Kneader : nm (word from latin pistrinum meaning "mill wheat, bakery "). the mess is a chest in which bread is kneaded.
Getting into (a dirty) mess / getting into a mess / getting into a mess / getting into a mess: bad situation, complicated or embarrassing situation, financial embarrassment, misery; to be in a bad situation, to be in trouble, to be in misery from which it seems impossible to get out.
Get out of trouble / get out of trouble / get into trouble / get into trouble; get out of a bad situation, help, save.
What a mess!
Originally (since the XNUMXth century), the kneader was this wooden chest in which the baker kneaded the bread dough. With mechanization, this chest was replaced by a tank in which an arm mechanically mixes the dough and which has kept the name of mess.

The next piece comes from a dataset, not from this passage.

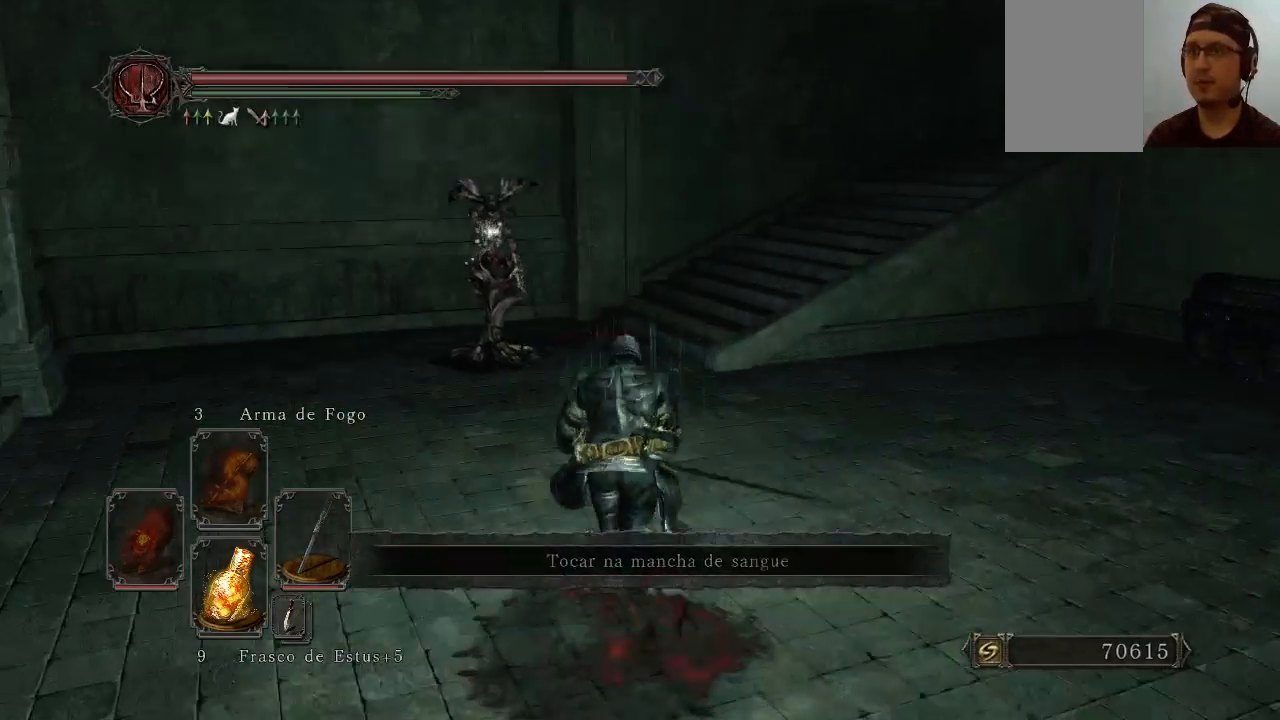
{"buttons": ["B"], "left_stick": "up-left", "right_stick": "center", "events": [[200, "R1", "up"], [200, "left_stick", "up-left"]]}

Quote from the French writer Louis-Ferdinand Destouches dit Céline (1894-1961) “Salads, kneaders, porridge of perditions, all in fraternitarian vases, humanitarian sticky suffocations where the trep darkens, mud, slumps, vinasse, pukes and s 'falls asleep. Fall asleep? Not long ! Until the very next! We'll wake you up frothy! Sorry butterflies! Dreamers booklets! The furnaces are almost ready! Crackle! All the distance is already blazing very happily! " in Trivia for a massacre - 1938.